Alnoy's style is quite arresting; she uses long, static shots to underline the stasis and utter lack of growth within Christine and her surroundings. Some of these shots make the viewer uncomfortable, some seem simply ill-chosen. When Christine and new boyfriend Eric (Eric Caravaca) climb into a tub to celebrate their engagement, Alnoy holds the shot of the two of them motionless, visible only naked below the waist, for what seems like an eternity. When they finally embrace, the effect of hiding their faces is one of clinical detachment, with the participants themselves included in that feeling. The scene in which Christine kills Patricia is even more uncomfortable, as Alnoy forces us to watch Patricia writhing in agony on the floor, screaming horribly, for a good minute, before having Christine edge into the shot to stop her. Alnoy also often frames figures with heads cut off by the frame, another means of indicating the lack of personality within the working world.

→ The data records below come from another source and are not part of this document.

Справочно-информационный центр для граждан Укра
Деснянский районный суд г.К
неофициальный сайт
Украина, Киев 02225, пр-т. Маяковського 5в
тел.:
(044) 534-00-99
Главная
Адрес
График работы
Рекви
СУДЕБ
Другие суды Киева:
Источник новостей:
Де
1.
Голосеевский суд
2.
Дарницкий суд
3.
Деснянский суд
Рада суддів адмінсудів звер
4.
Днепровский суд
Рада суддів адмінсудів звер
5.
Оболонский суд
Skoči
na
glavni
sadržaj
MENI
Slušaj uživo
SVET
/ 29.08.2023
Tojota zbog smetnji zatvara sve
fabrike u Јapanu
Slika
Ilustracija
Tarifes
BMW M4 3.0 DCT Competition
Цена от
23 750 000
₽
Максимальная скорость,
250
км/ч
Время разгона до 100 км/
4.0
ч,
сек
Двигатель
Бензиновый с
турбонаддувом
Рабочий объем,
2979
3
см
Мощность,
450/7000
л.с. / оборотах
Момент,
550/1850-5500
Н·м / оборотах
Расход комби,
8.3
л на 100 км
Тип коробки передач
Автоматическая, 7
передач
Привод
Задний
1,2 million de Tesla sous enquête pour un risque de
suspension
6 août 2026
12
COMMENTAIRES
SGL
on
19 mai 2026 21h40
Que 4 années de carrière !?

Alnoy demonstrates this lack of personality by having her co-workers act completely oblivious to her lack of real emotion; when Christine wins a small jackpot from a scratch-off lottery card, the subsequent celebration with her co-workers sees Christine sit blank-faced, occasionally cracking the hint of a dead smile every so often. Andres is marvelous as the vacant Christine, painting a portrait of a truly disturbed woman that is rather disconcerting to watch. The rest of the cast performs well within roles underwritten presumably, to emphasize their lack of character. I was left generally unconvinced by the film, given that lack of balancing on the other side of the equation—we only see things from Christine's point of view, and she's hardly a legitimate window to criticize the world of the office.

Rating for Style: B+
Rating for Substance: B

 

Image Transfer

 One
Aspect Ratio1.85:1 - Widescreen
Original Aspect Ratioyes
Anamorphicyes


Image Transfer Review: The film is presented in its original aspect ratio of 1.85:1, and looks quite good, with perhaps a slightly higher grain level than some may like. Otherwise, I saw no evidence of edge enhancement, and the picture is clean and free of defects. Very nice.

Image Transfer Grade: A-
 

Audio Transfer

 LanguageRemote Access
Dolby Digital
5.1
Frenchyes


Audio Transfer Review: A Dolby 5.1 and 2.0 track are on offer; I watched the film with the 5.1 track, and it's fairly unobtrusive, with not too much use of the surrounds, beyond some general atmospherics. A sampling of the 2.0 tracks indicated that either will do nicely.

Audio Transfer Grade: B+ 

Disc Extras

Full Motion menu with music
Scene Access with 12 cues and remote access
Subtitles/Captions in English with remote access
1 Original Trailer(s)
8 Deleted Scenes
1 Documentaries
Packaging: test disc
1 Disc
1-Sided disc(s)
Layers: dual

Extra Extras:
  1. Nos Enfants, a short film by Alnoy
Extras Review: Some decent material here; a lengthy if patience-testing making-of (34m:32s) uses silent footage of the production to look at how the film was made. Frankly, it's fairly boring, at least in terms of learning about the background of the film. A collection of deleted scenes (35:09s) is selectable either singly or en masse, and each prefaced by a chapter screen with the title of the scene. Often, these feature footage used in the finished film that the cut footage is edited into. Some are vaguely disturbing, some relatively forgettable. Only one scene would have been better left in the film, as it explained a moment in the finished film that appears to be complete nonsense without this cut footage preceding it. The deleted scenes are presented in a letterboxed 4:3 format. A short film by Alnoy, Nos enfants (05m:31s) includes Andres and Roussel as part of a trio of women who turn out not be what they seem.

Extras Grade: B
 

Final Comments

An absorbing, sometimes hard to watch film, She's One of Us pushes viewers farther than they might wish to go. It's all stylishly done, if somewhat self-contradictory at times. The DVD is excellent however, with a quality representation of the film to go with some lengthy extras.